ABOUT THIS EXERCISE:
The result should be all the records, exact and complete, without a single picture.

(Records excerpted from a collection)

_____

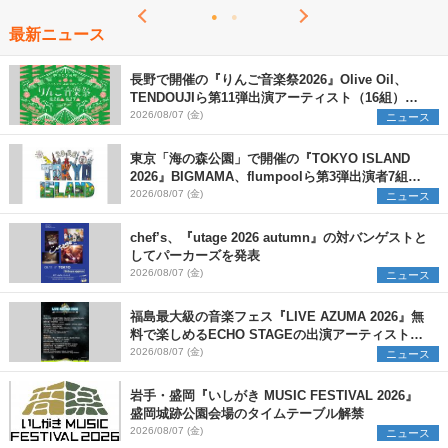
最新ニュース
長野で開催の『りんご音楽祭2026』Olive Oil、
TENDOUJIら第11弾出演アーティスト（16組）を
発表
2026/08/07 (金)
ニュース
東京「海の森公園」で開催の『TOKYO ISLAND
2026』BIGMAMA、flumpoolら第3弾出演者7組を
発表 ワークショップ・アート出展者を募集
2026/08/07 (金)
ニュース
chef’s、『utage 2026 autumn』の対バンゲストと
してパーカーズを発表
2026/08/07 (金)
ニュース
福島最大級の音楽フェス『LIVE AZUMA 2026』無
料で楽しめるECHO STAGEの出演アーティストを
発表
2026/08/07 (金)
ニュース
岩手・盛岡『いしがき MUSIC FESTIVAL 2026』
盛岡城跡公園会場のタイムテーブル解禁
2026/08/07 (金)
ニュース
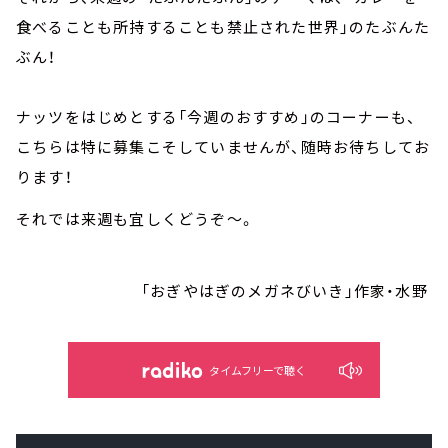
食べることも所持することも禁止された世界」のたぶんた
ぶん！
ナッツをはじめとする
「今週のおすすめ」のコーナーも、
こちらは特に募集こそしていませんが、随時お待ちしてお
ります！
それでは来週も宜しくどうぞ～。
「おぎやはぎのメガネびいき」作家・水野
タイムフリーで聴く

_____

OUTPUT BELOW:
最新ニュース
長野で開催の『りんご音楽祭2026』Olive Oil、
TENDOUJIら第11弾出演アーティスト（16組）を
発表
2026/08/07 (金)
ニュース
東京「海の森公園」で開催の『TOKYO ISLAND
2026』BIGMAMA、flumpoolら第3弾出演者7組を
発表 ワークショップ・アート出展者を募集
2026/08/07 (金)
ニュース
chef’s、『utage 2026 autumn』の対バンゲストと
してパーカーズを発表
2026/08/07 (金)
ニュース
福島最大級の音楽フェス『LIVE AZUMA 2026』無
料で楽しめるECHO STAGEの出演アーティストを
発表
2026/08/07 (金)
ニュース
岩手・盛岡『いしがき MUSIC FESTIVAL 2026』
盛岡城跡公園会場のタイムテーブル解禁
2026/08/07 (金)
ニュース
食べることも所持することも禁止された世界」のたぶんた
ぶん！
ナッツをはじめとする
「今週のおすすめ」のコーナーも、
こちらは特に募集こそしていませんが、随時お待ちしてお
ります！
それでは来週も宜しくどうぞ～。
「おぎやはぎのメガネびいき」作家・水野
タイムフリーで聴く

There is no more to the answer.